---- DATA IN THIS EXERCISE

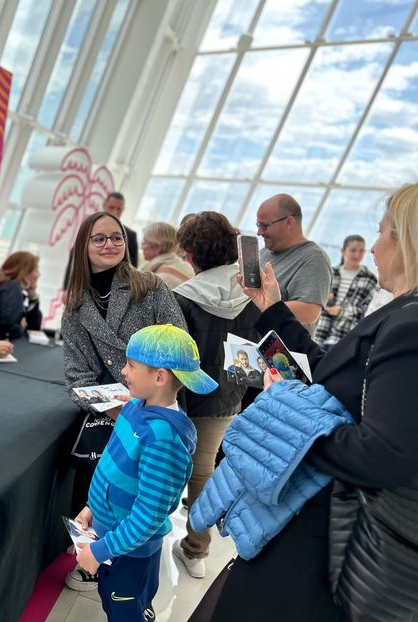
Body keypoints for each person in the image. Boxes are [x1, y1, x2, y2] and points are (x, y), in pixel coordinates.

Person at [193, 183, 418, 621]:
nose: (373, 248)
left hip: (326, 537)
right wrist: (272, 308)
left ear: (406, 239)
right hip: (309, 522)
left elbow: (385, 455)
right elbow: (325, 371)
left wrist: (287, 417)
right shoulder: (398, 314)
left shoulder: (408, 327)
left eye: (381, 233)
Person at [62, 210, 187, 592]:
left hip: (155, 402)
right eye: (99, 238)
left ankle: (130, 565)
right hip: (109, 409)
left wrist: (146, 399)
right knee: (101, 480)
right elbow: (77, 374)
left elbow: (179, 345)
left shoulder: (148, 286)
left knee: (144, 493)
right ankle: (93, 556)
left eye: (116, 237)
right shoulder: (76, 303)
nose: (110, 244)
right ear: (84, 245)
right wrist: (110, 405)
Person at [74, 324, 216, 621]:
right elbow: (114, 467)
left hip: (129, 552)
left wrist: (100, 551)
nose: (123, 371)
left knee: (124, 609)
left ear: (160, 377)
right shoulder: (134, 407)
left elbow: (149, 516)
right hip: (112, 537)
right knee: (113, 600)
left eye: (130, 365)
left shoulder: (163, 440)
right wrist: (92, 508)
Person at [170, 211, 261, 578]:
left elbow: (172, 355)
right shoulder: (253, 294)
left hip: (180, 398)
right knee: (203, 472)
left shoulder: (181, 298)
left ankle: (140, 538)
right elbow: (254, 353)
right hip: (227, 398)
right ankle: (197, 550)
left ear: (191, 252)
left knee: (157, 466)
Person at [256, 194, 331, 334]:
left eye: (265, 225)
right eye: (258, 225)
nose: (259, 232)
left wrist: (259, 306)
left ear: (289, 222)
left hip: (279, 348)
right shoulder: (264, 253)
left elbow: (309, 311)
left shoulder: (314, 258)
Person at [314, 234, 378, 350]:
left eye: (361, 251)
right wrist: (323, 297)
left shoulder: (369, 279)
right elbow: (313, 302)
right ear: (343, 251)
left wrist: (341, 311)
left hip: (344, 337)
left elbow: (365, 310)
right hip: (319, 333)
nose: (357, 255)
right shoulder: (330, 273)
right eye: (353, 250)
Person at [63, 192, 139, 287]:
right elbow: (75, 258)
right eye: (112, 207)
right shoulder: (89, 228)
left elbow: (133, 266)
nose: (115, 212)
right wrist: (67, 287)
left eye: (119, 209)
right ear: (104, 205)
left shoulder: (131, 235)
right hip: (87, 284)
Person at [141, 222, 193, 288]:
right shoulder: (184, 266)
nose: (141, 247)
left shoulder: (157, 279)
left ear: (157, 247)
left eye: (143, 243)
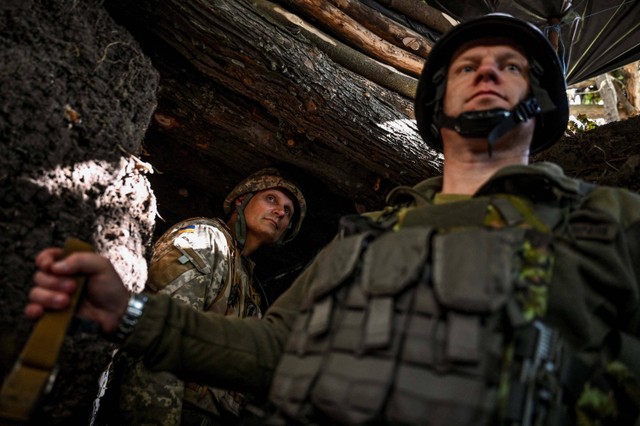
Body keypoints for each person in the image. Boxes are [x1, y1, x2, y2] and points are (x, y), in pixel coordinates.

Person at [26, 14, 640, 425]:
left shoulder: (611, 220)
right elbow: (274, 351)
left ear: (543, 102)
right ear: (437, 104)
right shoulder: (364, 242)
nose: (486, 71)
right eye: (465, 66)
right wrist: (127, 312)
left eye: (510, 66)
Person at [92, 168, 307, 425]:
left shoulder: (253, 291)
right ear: (242, 200)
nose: (281, 212)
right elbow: (160, 339)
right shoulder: (207, 239)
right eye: (271, 199)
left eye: (288, 212)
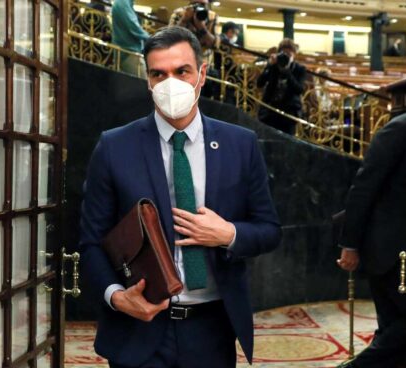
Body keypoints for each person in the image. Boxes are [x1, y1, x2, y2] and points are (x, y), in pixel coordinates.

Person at [78, 26, 282, 368]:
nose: (169, 83)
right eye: (159, 74)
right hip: (138, 329)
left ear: (201, 74)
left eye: (181, 71)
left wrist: (228, 234)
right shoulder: (115, 147)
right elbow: (91, 242)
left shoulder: (240, 144)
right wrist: (117, 297)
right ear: (147, 80)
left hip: (212, 329)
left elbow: (269, 229)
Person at [336, 110, 406, 368]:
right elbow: (363, 188)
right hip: (386, 249)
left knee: (393, 331)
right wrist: (350, 244)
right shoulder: (399, 129)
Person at [257, 38, 307, 135]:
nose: (286, 57)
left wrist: (287, 71)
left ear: (294, 55)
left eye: (289, 54)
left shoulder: (299, 69)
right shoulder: (274, 66)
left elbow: (299, 89)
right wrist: (269, 65)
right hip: (270, 111)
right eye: (284, 54)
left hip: (289, 114)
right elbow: (260, 83)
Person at [111, 0, 150, 76]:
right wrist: (151, 38)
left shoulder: (125, 2)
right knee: (144, 84)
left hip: (127, 51)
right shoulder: (123, 2)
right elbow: (133, 27)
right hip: (128, 51)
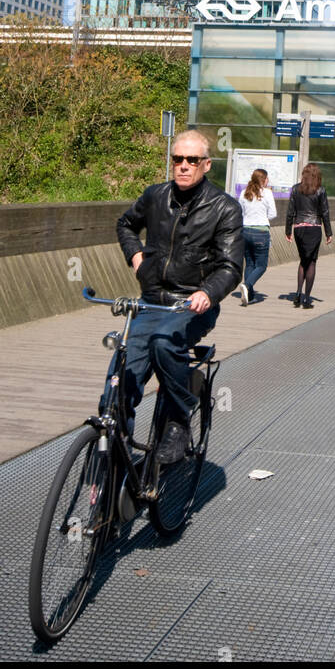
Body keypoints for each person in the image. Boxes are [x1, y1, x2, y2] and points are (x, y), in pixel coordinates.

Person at [115, 130, 243, 462]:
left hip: (191, 304)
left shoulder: (223, 208)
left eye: (192, 160)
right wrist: (136, 257)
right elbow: (126, 224)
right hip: (151, 301)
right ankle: (117, 453)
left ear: (206, 165)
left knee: (163, 342)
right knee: (121, 373)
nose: (183, 166)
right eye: (177, 159)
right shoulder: (155, 196)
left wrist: (207, 292)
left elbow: (230, 267)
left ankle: (178, 417)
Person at [285, 161, 332, 308]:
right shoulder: (320, 190)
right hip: (314, 228)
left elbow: (290, 211)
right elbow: (325, 212)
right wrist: (328, 232)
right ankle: (306, 299)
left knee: (302, 261)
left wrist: (288, 230)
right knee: (311, 262)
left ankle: (297, 294)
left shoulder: (295, 189)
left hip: (299, 227)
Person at [238, 167, 276, 306]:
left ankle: (250, 296)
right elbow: (273, 214)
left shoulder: (244, 193)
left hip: (245, 231)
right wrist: (262, 217)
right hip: (261, 232)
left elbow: (240, 212)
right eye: (267, 179)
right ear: (264, 180)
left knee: (250, 263)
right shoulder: (267, 193)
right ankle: (247, 285)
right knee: (261, 266)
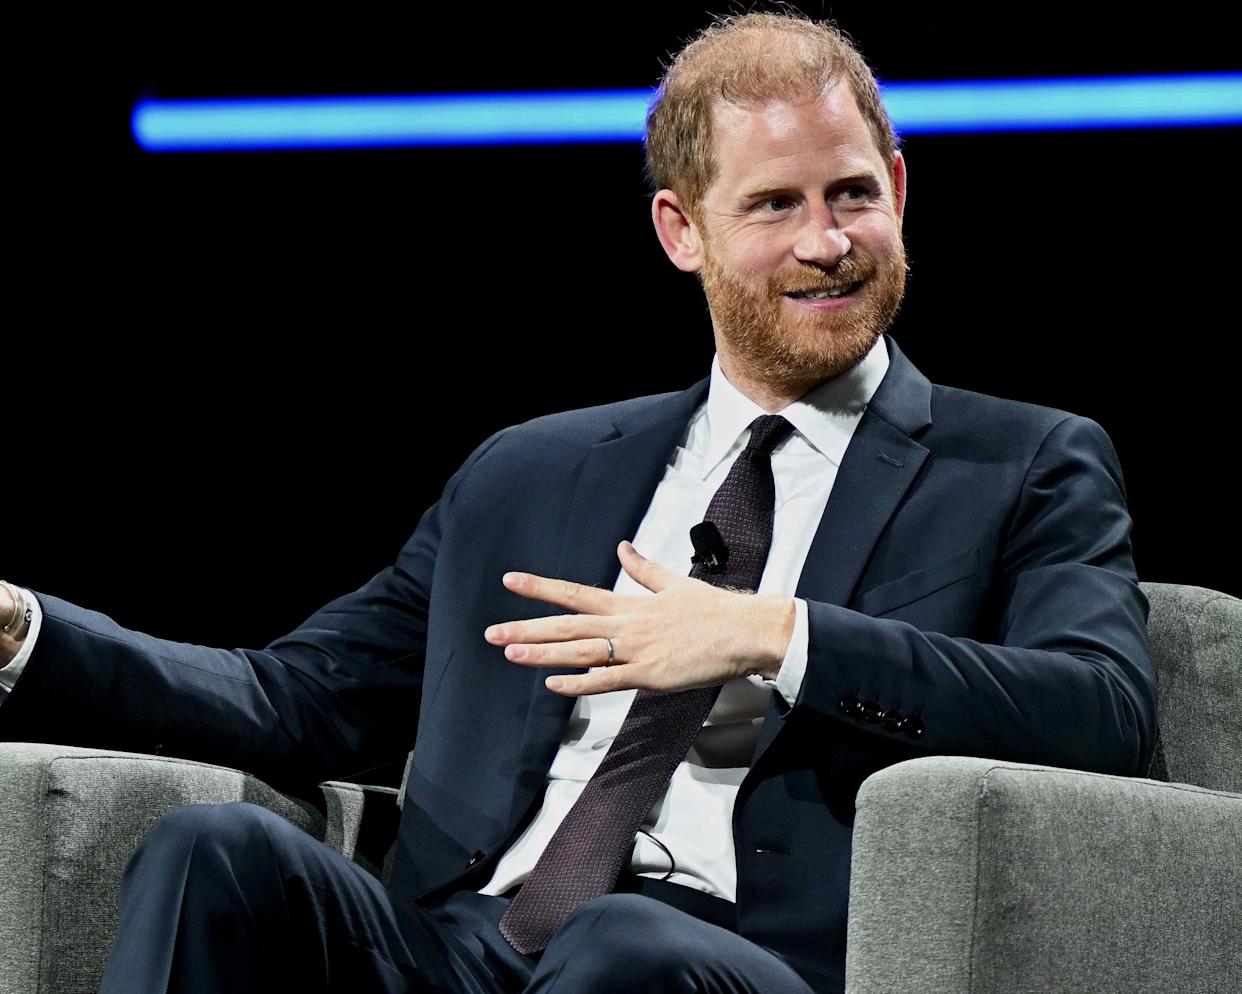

--------

▶ **ASSIGNMENT**:
Reproduce only the lines running from the beginning of the entries above to the line holding "nose: (123, 371)", inclusive. Pictures stay out of the copy.

▶ **ANSWER TO THE PROBLEM**:
Body keypoints for each person in the image. Boxes are [x1, y1, x2, y2] and points are (x, y), in pixel coordinates.

Person at [193, 183, 418, 621]:
nose: (373, 248)
left hip: (326, 537)
right wrist: (272, 308)
left ear: (406, 239)
right hip: (309, 522)
left elbow: (385, 455)
right elbow: (325, 371)
left wrist: (287, 417)
right shoulder: (398, 314)
left shoulder: (408, 327)
left eye: (381, 233)
Person at [62, 210, 187, 592]:
left hip: (155, 402)
right eye: (99, 238)
left ankle: (130, 565)
right hip: (109, 409)
left wrist: (146, 399)
right knee: (101, 480)
right elbow: (77, 374)
left elbow: (179, 345)
left shoulder: (148, 286)
left knee: (144, 493)
right ankle: (93, 556)
left eye: (116, 237)
right shoulder: (76, 303)
nose: (110, 244)
right ear: (84, 245)
right wrist: (110, 405)
Person at [74, 324, 216, 621]:
right elbow: (114, 467)
left hip: (129, 552)
left wrist: (100, 551)
nose: (123, 371)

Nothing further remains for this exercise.